Funny enough, mind that the local restaurants are – to a good deal – the very entities that helped Foodora come to power. The customers became aware of Foodora through the local restaurants … which were now pushed into that weaker position; which are now depending on Foodora to shed attention to them.
This switching of power, thanks to the Market Dominance Flip PDM, is the true end game that food delivery companies and their investors are striving for.
First slow, then quick
The whole process of Market Dominace Flip follows tipping point dynamics. That is, it is not a linear process where, over time, the power of the local restaurants decreases (and the power of the hub increases) at the same rate. It follows more a sigmoid-like shape known from perceptrons in neural networks (see figure).
Once the dominance is established, it is hard to break, as it essentially establishes a two-sided market based on indirect network effects (another PDM). Indirect network effects are probably the strongest engine of growth and the biggest entry barrier you can think of. So it could be the case here:
Customers steer for Foodora because they know that they get the biggest choice of (local) restaurants … while restaurants crave for being listed on Foodora as this is the place where all the customers are.
As my friend Kay Liedl noted, there is yet another more technical factor that supports this evolution; a factor that operates more at top of the marketing funnel: When users search on Google for a specific restaurant, the first search result they get is oftentimes not the restaurant itself anymore, but the markeplace hub, i.e., Foodora and friends.

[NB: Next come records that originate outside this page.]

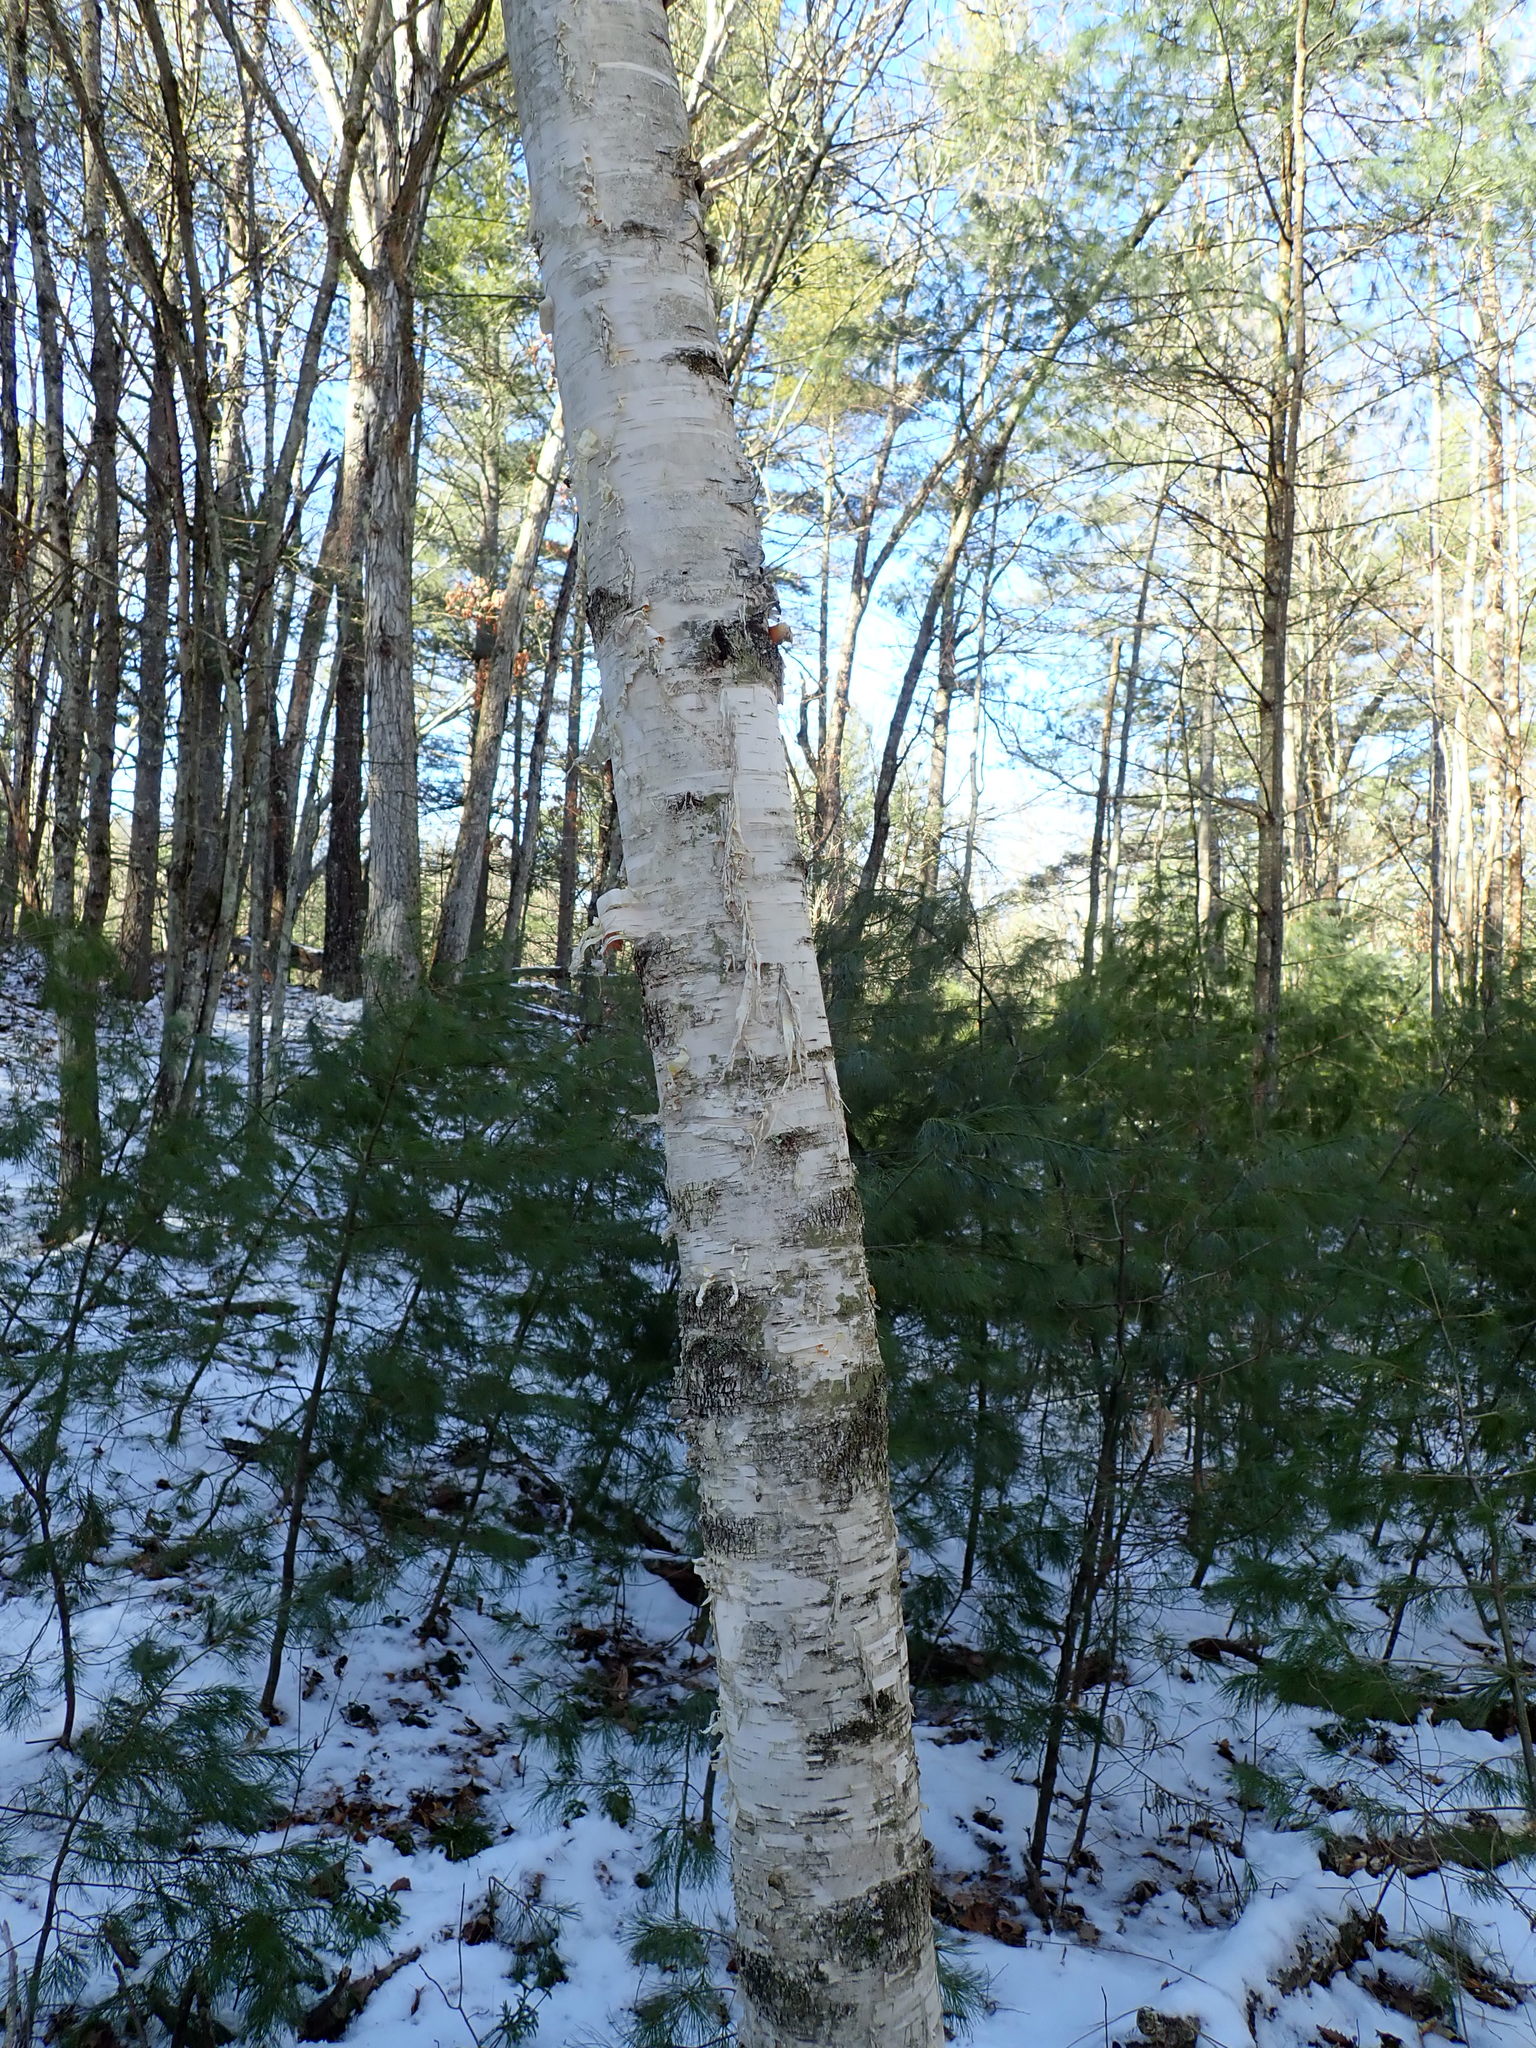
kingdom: Plantae
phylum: Tracheophyta
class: Magnoliopsida
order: Fagales
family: Betulaceae
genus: Betula
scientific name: Betula papyrifera
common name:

Because the marketplace itself has acquired so much SEO power that it overrides the perfect match result … the restaurant itself, which was searched for by its very name. Sure, it does not help that restaurants have crappy websites and are poorly optimized for SEO, it is a fight David against Goliath.
Overall, the marketplace dynamics are a virtuous cycle for Foodora and friends. And a hub that both consumers and restaurant owners cannot escape.